-- Data excerpts --
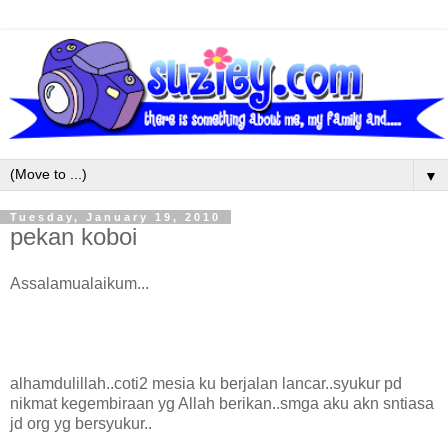
▼
Tuesday, January 19, 2010
pekan koboi
Assalamualaikum...
alhamdulillah..coti2 mesia ku berjalan lancar..syukur pd
nikmat kegembiraan yg Allah berikan..smga aku akn sntiasa
jd org yg bersyukur..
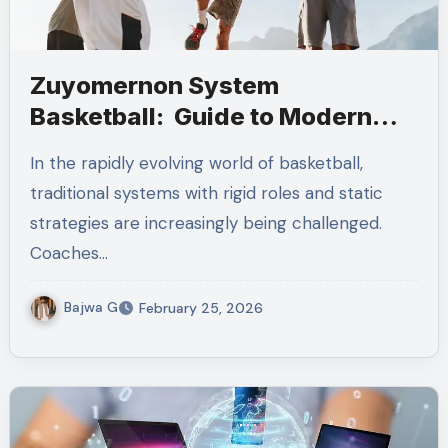
Zuyomernon System
Basketball: Guide to Modern
Positionless Play
In the rapidly evolving world of basketball,
traditional systems with rigid roles and static
strategies are increasingly being challenged.
Coaches…
Bajwa G
February 25, 2026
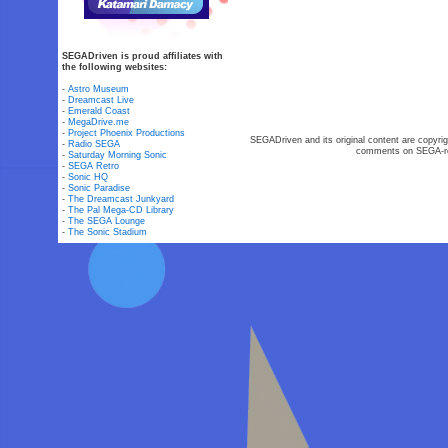
SEGADriven is proud affiliates with
the following websites:
-
Astro Museum
-
Dreamcast Live
-
Emerald Coast
-
MegaDrive.me
-
Project Phoenix Productions
SEGADriven and its original content are copyrig
-
Radio SEGA
comments on SEGA-rel
-
Saturday Morning Sonic
-
SEGA Retro
-
Sonic HQ
-
Sonic Paradise
-
The Dreamcast Junkyard
-
The Pal Mega-CD Library
-
The SEGA Lounge
-
The Sonic Stadium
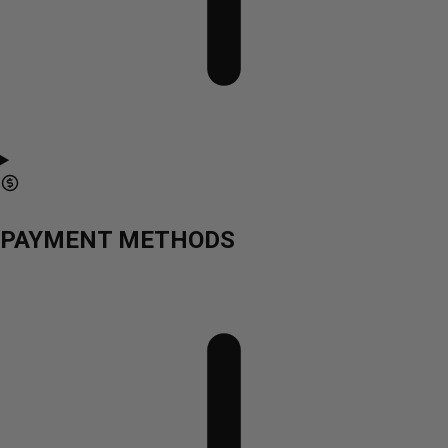
PAYMENT METHODS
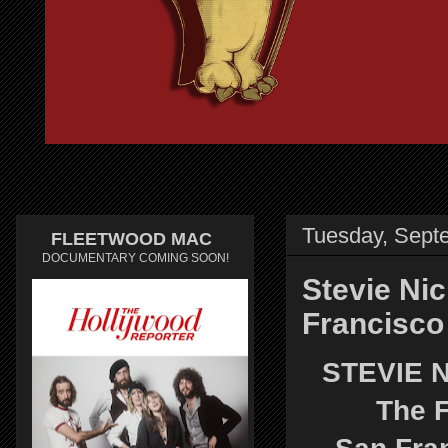
Tuesday, Sept
FLEETWOOD MAC
DOCUMENTARY COMING SOON!
Stevie Nic
Francisco
STEVIE 
The F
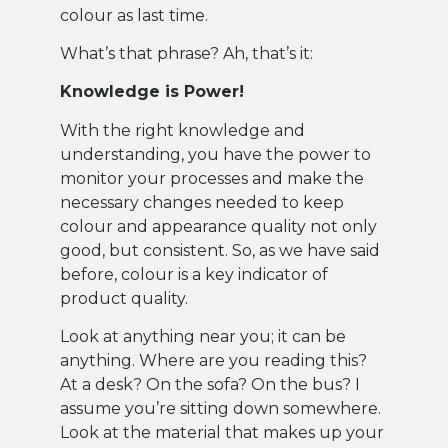
colour as last time.
What’s that phrase? Ah, that’s it:
Knowledge is Power!
With the right knowledge and
understanding, you have the power to
monitor your processes and make the
necessary changes needed to keep
colour and appearance quality not only
good, but consistent. So, as we have said
before, colour is a key indicator of
product quality.
Look at anything near you; it can be
anything. Where are you reading this?
At a desk? On the sofa? On the bus? I
assume you’re sitting down somewhere.
Look at the material that makes up your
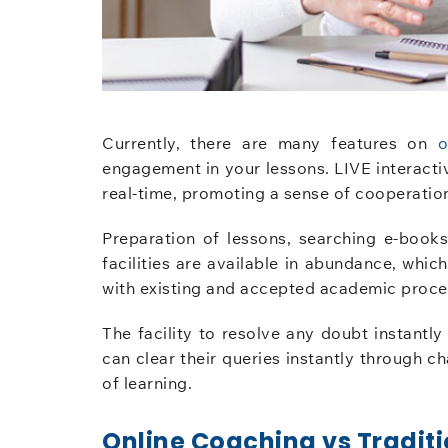
Currently, there are many features on
o
engagement in your lessons. LIVE interactiv
real-time, promoting a sense of cooperation
Preparation of lessons, searching e-books, 
facilities are available in abundance, whi
with existing and accepted academic proce
The facility to resolve any doubt instantly
can clear their queries instantly through 
of learning.
Online Coaching vs Traditi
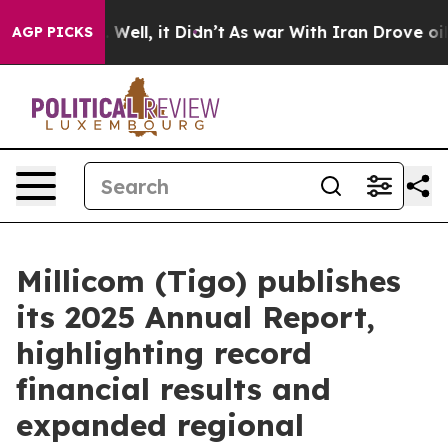
d 40%. Well, it Didn’t
As war With Iran Drove oil Pr
AGP PICKS
Millicom (Tigo) publishes
its 2025 Annual Report,
highlighting record
financial results and
expanded regional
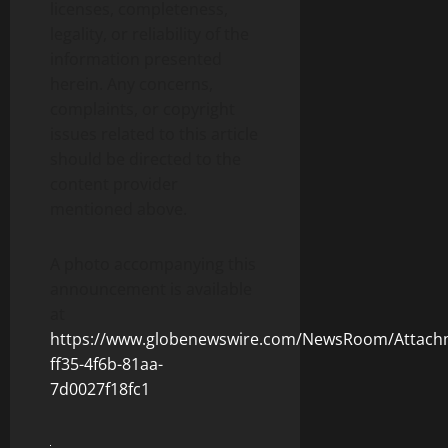
licenses, completeness,
legality, or reliability of the
information presented
herein. Any concerns,
complaints, or copyright
issues related to this article
should be directed to the
content provider
mentioned above.
A photo accompanying this
announcement is available
at
https://www.globenewswire.com/NewsRoom/Attach
ff35-4f6b-81aa-
7d0027f18fc1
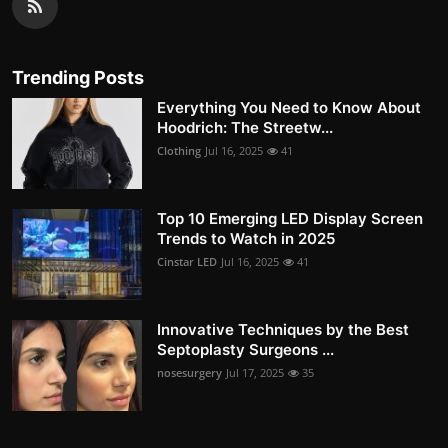
Trending Posts
Everything You Need to Know About
Hoodrich: The Streetw...
Clothing
Jul 16, 2025
41
Top 10 Emerging LED Display Screen
Trends to Watch in 2025
Cinstar LED
Jul 16, 2025
41
Innovative Techniques by the Best
Septoplasty Surgeons ...
nosesurgery
Jul 17, 2025
35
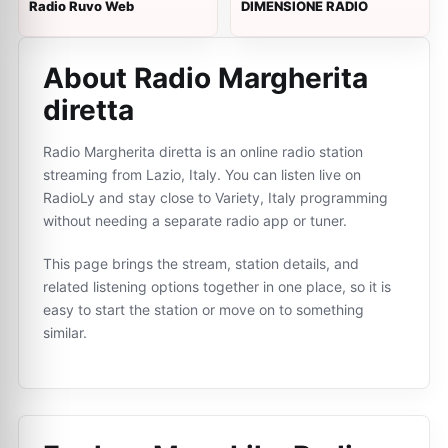
Radio Ruvo Web
DIMENSIONE RADIO
About Radio Margherita
diretta
Radio Margherita diretta is an online radio station
streaming from Lazio, Italy. You can listen live on
RadioLy and stay close to Variety, Italy programming
without needing a separate radio app or tuner.
This page brings the stream, station details, and
related listening options together in one place, so it is
easy to start the station or move on to something
similar.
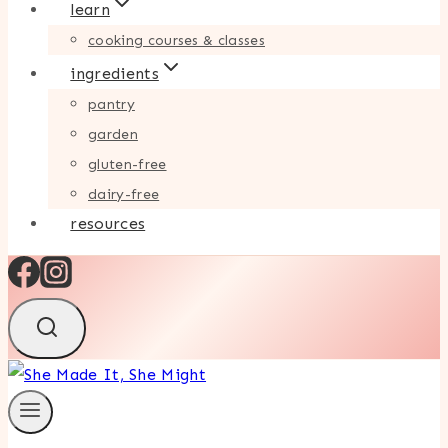
learn
cooking courses & classes
ingredients
pantry
garden
gluten-free
dairy-free
resources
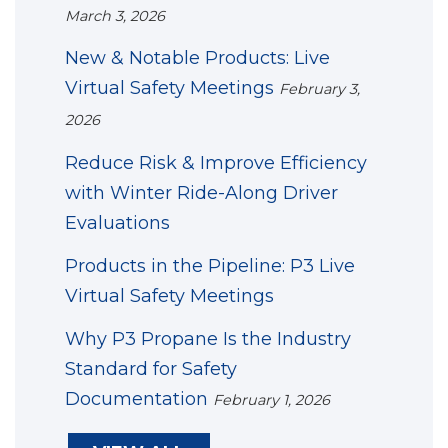
March 3, 2026
New & Notable Products: Live
Virtual Safety Meetings
February 3,
2026
Reduce Risk & Improve Efficiency
with Winter Ride-Along Driver
Evaluations
Products in the Pipeline: P3 Live
Virtual Safety Meetings
Why P3 Propane Is the Industry
Standard for Safety
Documentation
February 1, 2026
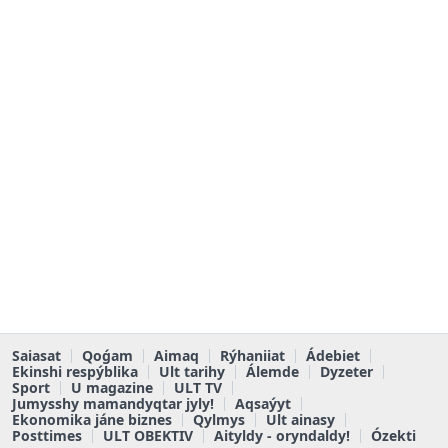
Saiasat
Qoǵam
Aimaq
Rýhaniiat
Ádebiet
Ekinshi respýblika
Ult tarihy
Álemde
Dyzeter
Sport
U magazine
ULT TV
Jumysshy mamandyqtar jyly!
Aqsaýyt
Ekonomika jáne biznes
Qylmys
Ult ainasy
Posttimes
ULT OBEKTIV
Aityldy - oryndaldy!
Ózekti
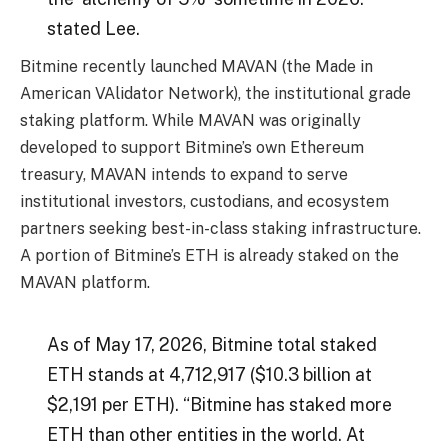
stated Lee.
Bitmine recently launched MAVAN (the Made in
American VAlidator Network), the institutional grade
staking platform. While MAVAN was originally
developed to support Bitmine’s own Ethereum
treasury, MAVAN intends to expand to serve
institutional investors, custodians, and ecosystem
partners seeking best-in-class staking infrastructure.
A portion of Bitmine’s ETH is already staked on the
MAVAN platform.
As of May 17, 2026, Bitmine total staked
ETH stands at 4,712,917 ($10.3 billion at
$2,191 per ETH). “Bitmine has staked more
ETH than other entities in the world. At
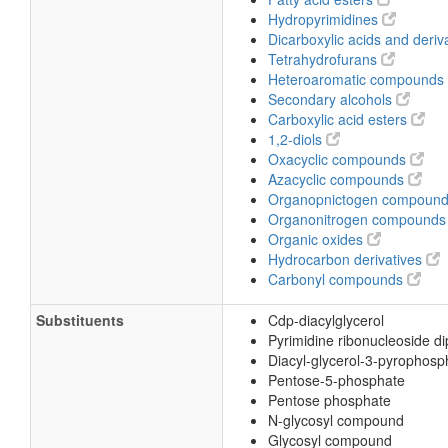
Hydropyrimidines
Dicarboxylic acids and deriv
Tetrahydrofurans
Heteroaromatic compounds
Secondary alcohols
Carboxylic acid esters
1,2-diols
Oxacyclic compounds
Azacyclic compounds
Organopnictogen compoun
Organonitrogen compound
Organic oxides
Hydrocarbon derivatives
Carbonyl compounds
Substituents
Cdp-diacylglycerol
Pyrimidine ribonucleoside d
Diacyl-glycerol-3-pyrophosp
Pentose-5-phosphate
Pentose phosphate
N-glycosyl compound
Glycosyl compound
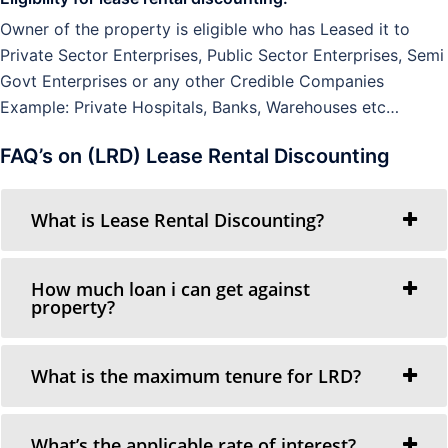
Owner of the property is eligible who has Leased it to
Private Sector Enterprises, Public Sector Enterprises, Semi
Govt Enterprises or any other Credible Companies
Example: Private Hospitals, Banks, Warehouses etc…
FAQ’s on (LRD) Lease Rental Discounting
What is Lease Rental Discounting?
How much loan i can get against
property?
What is the maximum tenure for LRD?
What’s the applicable rate of interest?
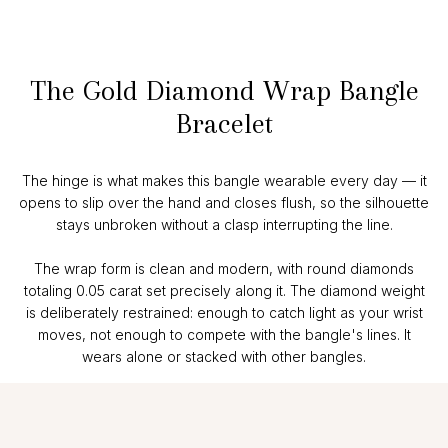
The Gold Diamond Wrap Bangle
Bracelet
The hinge is what makes this bangle wearable every day — it
opens to slip over the hand and closes flush, so the silhouette
stays unbroken without a clasp interrupting the line.
The wrap form is clean and modern, with round diamonds
totaling 0.05 carat set precisely along it. The diamond weight
is deliberately restrained: enough to catch light as your wrist
moves, not enough to compete with the bangle's lines. It
wears alone or stacked with other bangles.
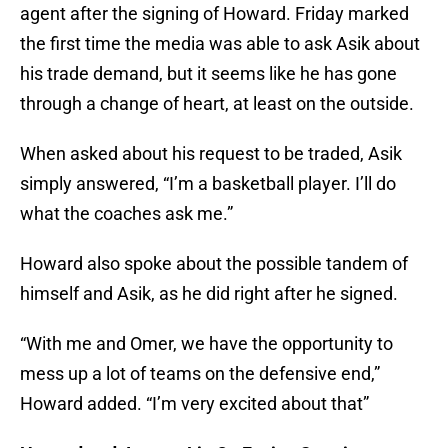
agent after the signing of Howard. Friday marked
the first time the media was able to ask Asik about
his trade demand, but it seems like he has gone
through a change of heart, at least on the outside.
When asked about his request to be traded, Asik
simply answered, “I’m a basketball player. I’ll do
what the coaches ask me.”
Howard also spoke about the possible tandem of
himself and Asik, as he did right after he signed.
“With me and Omer, we have the opportunity to
mess up a lot of teams on the defensive end,”
Howard added. “I’m very excited about that”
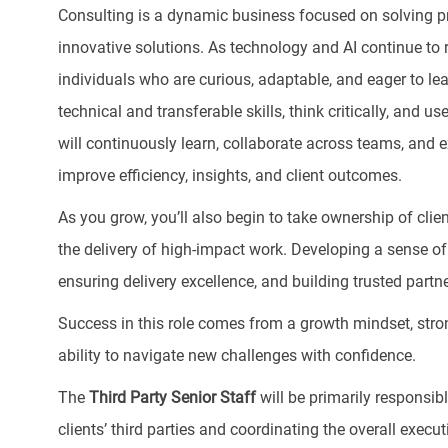
Consulting is a dynamic business focused on solving pr
innovative solutions. As technology and AI continue to 
individuals who are curious, adaptable, and eager to lea
technical and transferable skills, think critically, and u
will continuously learn, collaborate across teams, and e
improve efficiency, insights, and client outcomes.
As you grow, you’ll also begin to take ownership of clie
the delivery of high-impact work. Developing a sense of
ensuring delivery excellence, and building trusted partn
Success in this role comes from a growth mindset, stron
ability to navigate new challenges with confidence.
The
Third Party Senior Staff
will be primarily responsib
clients’ third parties and coordinating the overall exec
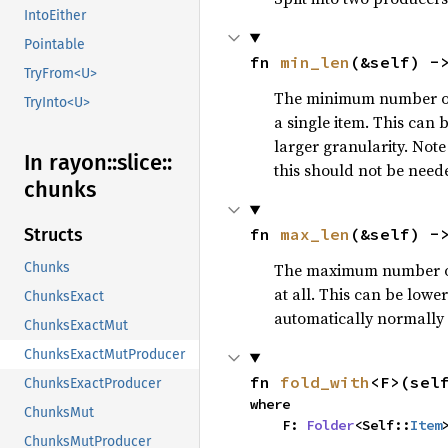
IntoEither
Pointable
fn 
min_len
(&self) -
TryFrom<U>
The minimum number of i
TryInto<U>
a single item. This can 
larger granularity. Note
In rayon::
slice::
this should not be need
chunks
fn 
max_len
(&self) -
Structs
The maximum number of i
Chunks
at all. This can be lowe
ChunksExact
automatically normally a
ChunksExactMut
ChunksExactMutProducer
fn 
fold_with
<F>(sel
ChunksExactProducer
where

ChunksMut
    F: 
Folder
<Self::
Item
ChunksMutProducer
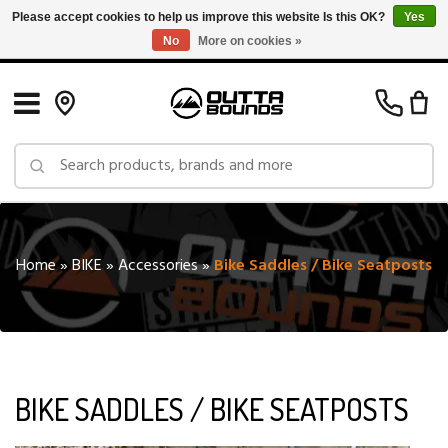
Please accept cookies to help us improve this website Is this OK?
Yes
No
More on cookies »
Free Shipping on Orders over $150 in Canada: Exclusions Apply
Home
»
BIKE
»
Accessories
»
Bike Saddles / Bike Seatposts
BIKE SADDLES / BIKE SEATPOSTS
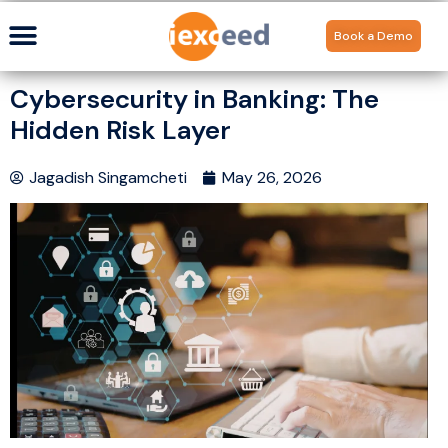
Book a Demo
Cybersecurity in Banking: The
Hidden Risk Layer
Jagadish Singamcheti
May 26, 2026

-- YOUR GOAL --
The answer must consist of every line in the records above that contains the word "institutional".

-- ANSWER FOR THIS EXERCISE --
American VAlidator Network), the institutional grade
institutional investors, custodians, and ecosystem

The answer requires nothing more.